Progetti finanziati e mai partiti. Il disastro del Fondo per la Ricerca. Su 97 milioni erogati dal ministero, ben 28 non si sa a cosa siano serviti

di Carmine Gazzanni
Primo piano

Più che i Fondi per la Ricerca, bisognerebbe parlare di Ricerca dei Fondi. Perché degli stanziamenti disposti dal ministero dell’Istruzione per il Programma Nazionale della Ricerca (Pnr), buona parte sono finiti a progetti che oggi non sono mai stati neanche avviati. Di cosa stiamo parlando, nel dettaglio? Di progetti che enti, fondazioni e atenei hanno presentato al ministero e che, a seconda della loro rilevanza strategica, sono stati giustamente finanziati. Gli interventi riguardano diverse aree: dall’aerospazio all’agrifood passando per salute, “fabbrica intelligente”, design, mobilità sostenibile e patrimonio culturale. I vari programmi finanziati dovrebbero vedere la luce entro il 2020 secondo la roadmap decisa già nel 2015 dal ministero stesso. Peccato che difficilmente i tempi verranno rispettati. A leggere la relazione disposta sul Pnr dalla Corte dei conti emergono una serie di criticità, a cominciare dalla “mancanza di criteri preventivamente definiti e pubblicizzati per la selezione dei soggetti destinatari dei finanziamenti”. Insomma, non si capisce – questo il ragionamento dei magistrati contabili – per quali ragioni siano stati ammessi a finanziamento alcuni progetti. Tanto che, dice ancora la Corte, è stata rilevata la mancanza “di una idonea selezione e valutazione dei progetti e delle loro condizioni di fattibilità”.

Alla carlona – In totale parliamo di finanziamenti per 112 milioni di euro. Di questi, secondo l’aggiornamento della Corte, risultano essere stati erogati circa 97 milioni. I progetti finanziati sono vari. Si va da quello su “Aria e la ricerca della materia oscura” dell’Istituto Nazionale Fisica Nucleare fino a quello sul “Centro internazionale di studi avanzati su ambiente ed impatti su ecosistema e salute umana” curato invece dal Cnr. Altri progetti, ancora, sono portati avanti dall’Ingv, altri da università statali (da quella del Molise fino a Messina e Siena), altri dallo stesso ministero. Accanto a tutto questo, però, ci sono ben otto progetti che, pur avendo ricevuto finanziamenti per un totale di 28 milioni 120mila euro non sono nemmeno partiti e solo nell’ultimo periodo sono stati rimodulati. È il caso, ad esempio, dello “Sviluppo di magneti superconduttori ad alto campo per futuri acceleratori di particelle” patrocinato sempre dall’Infn: ha ricevuto per ora oltre 3 milioni, ma non è mai partito.
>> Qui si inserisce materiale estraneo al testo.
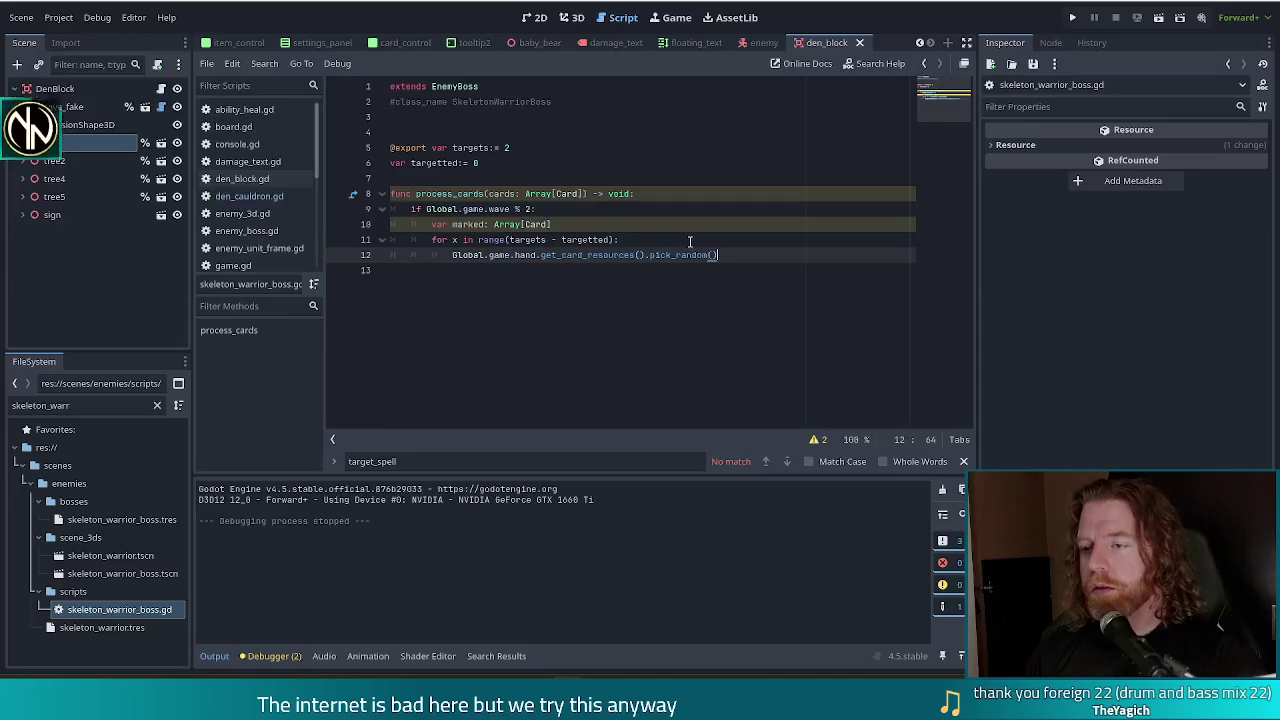
{"action": "left_click", "coordinate": [690, 241]}
{"action": "key", "text": "Down"}
{"action": "key", "text": "End"}
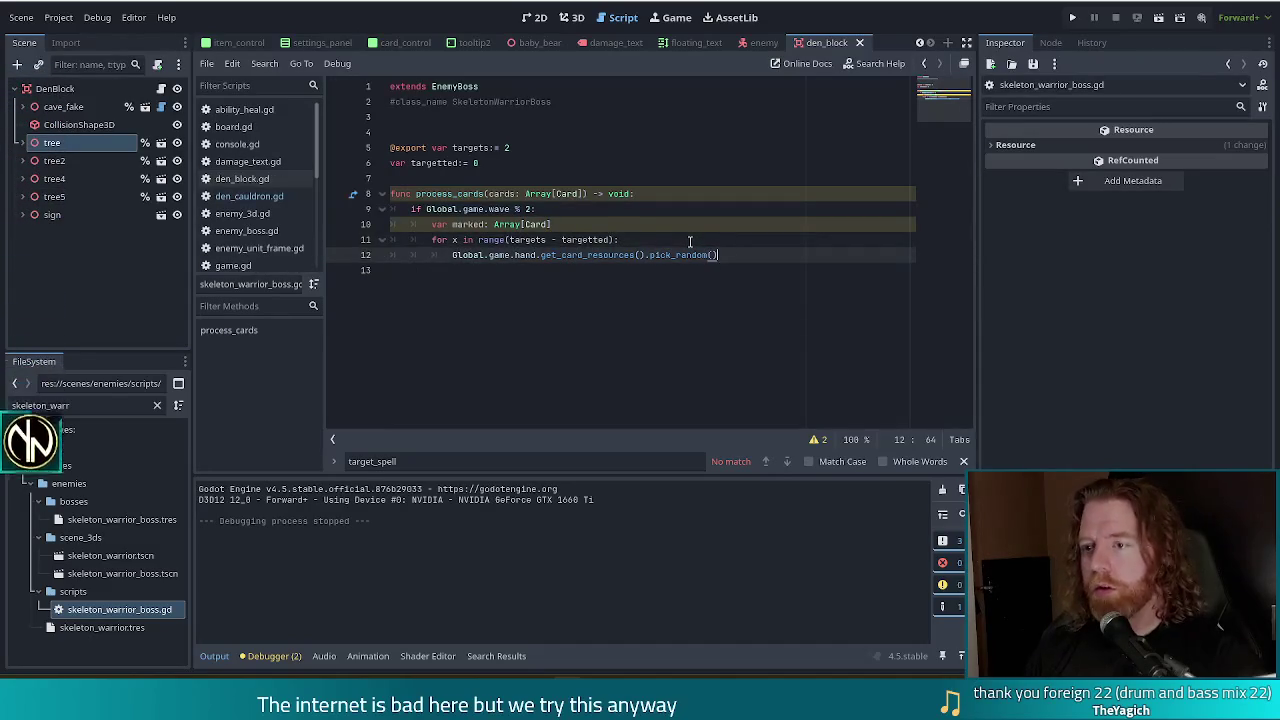
Step: Assign the random card to 'var picked' on line 12 and start 'if marked.find(' below it
{"action": "type", "text": "var picked ="}
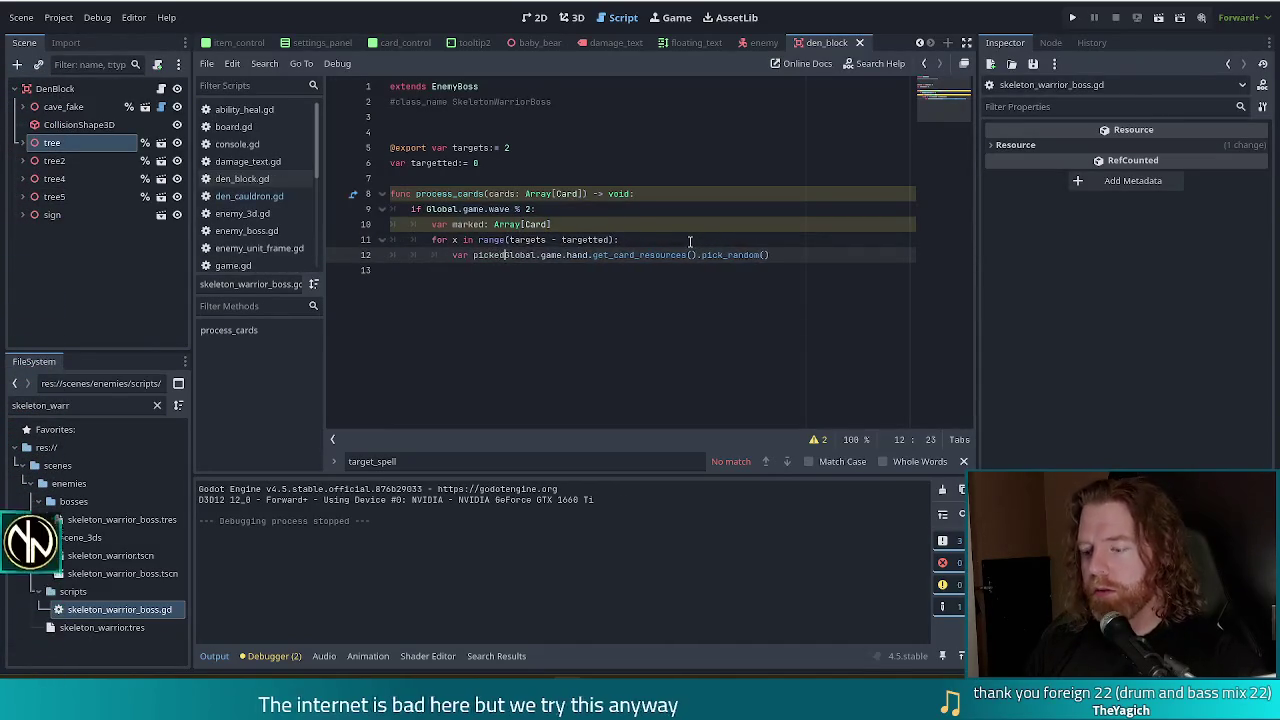
{"action": "key", "text": "End"}
{"action": "key", "text": "Return"}
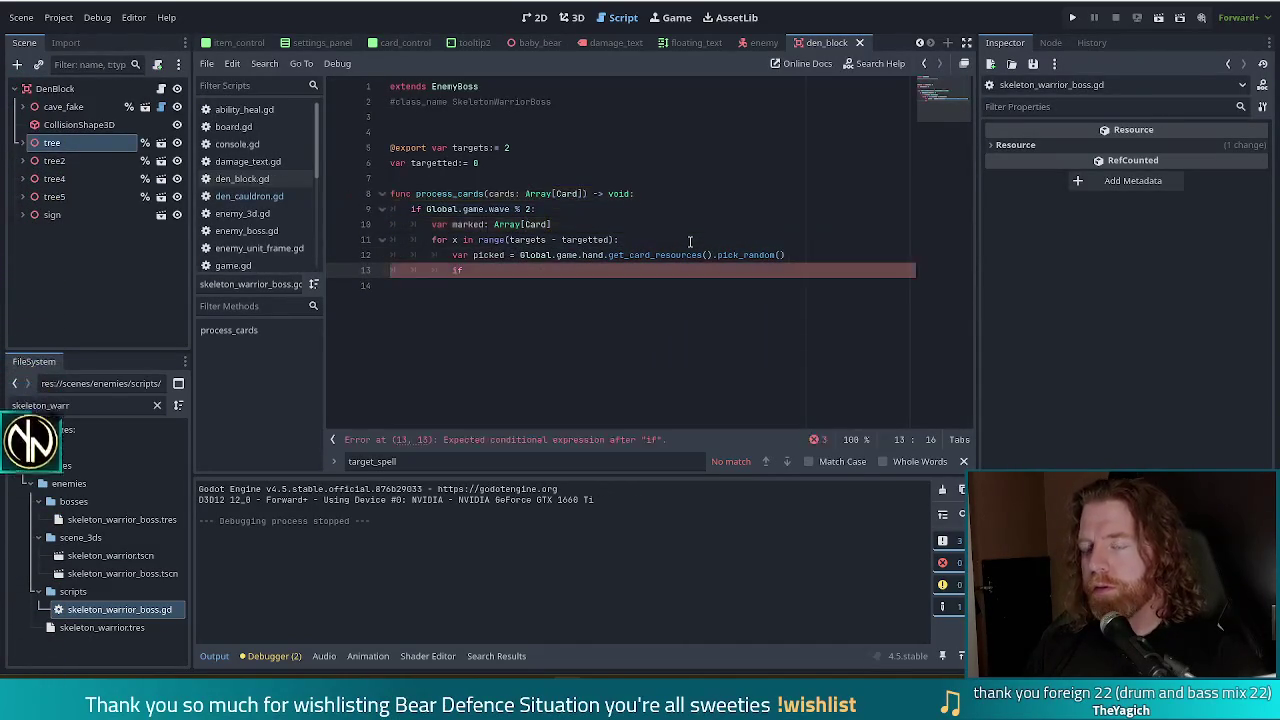
{"action": "type", "text": "rked.find("}
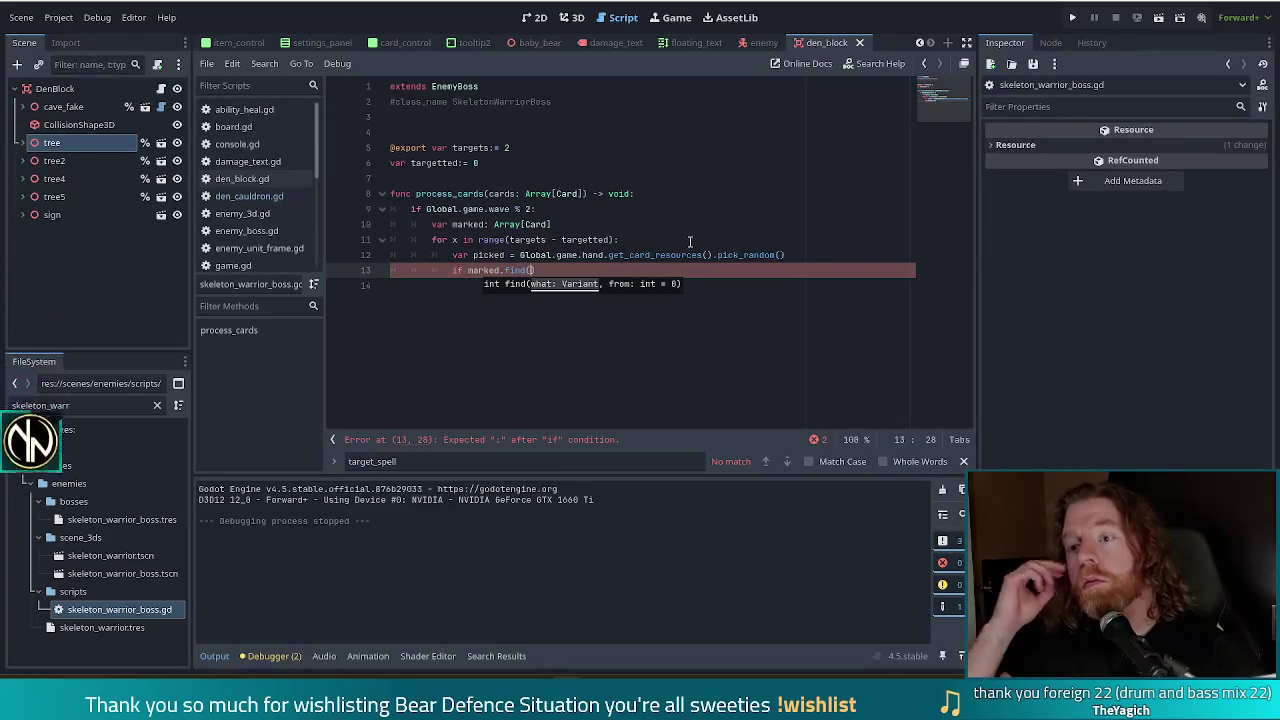
Step: Check how marked is declared on line 10 and select its Array[Card] type
{"action": "left_click", "coordinate": [557, 218]}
Solo a fine maggio (nonostante il programma sia stato approvato nel 2017) ci si è resi conto che così come concepito il progetto non avrebbe visto mai la luce. E così si è deciso per una sua rimodulazione. Così anche per il progetto del Cnr su “Infrastruttura integrata di editoria televisiva specialistica a supporto della ricerca scientifica”: approvato addirittura nel 2016, il progetto ha beneficiato di ben 9,7 milioni di euro. Ma non è mai partito e solo il 22 maggio il programma è stato rimodulato.

Cartellino giallo – Insomma, un disastro. E non è detto che la rimodulazione sia la soluzione, come osserva la Corte. Perché tutto questo è avvenuto “senza preventiva determinazione e pubblicizzazione dei criteri di revisione” che avrebbe peraltro dovuto comportare di fatto un nuovo progetto da sottoporre al Cipe per otterene i finanziamenti. Quel che pare, dunque, è che tutto sia stato gestito – dal ministero in primis – alla carlona. Tanto che i magistrati hanno chiesto non solo al Miur, ma anche al ministero dell’Economia e alla presidenza del Consiglio di intervenire per un monitoraggio più puntuale. Dato che parliamo di soldi pubblici.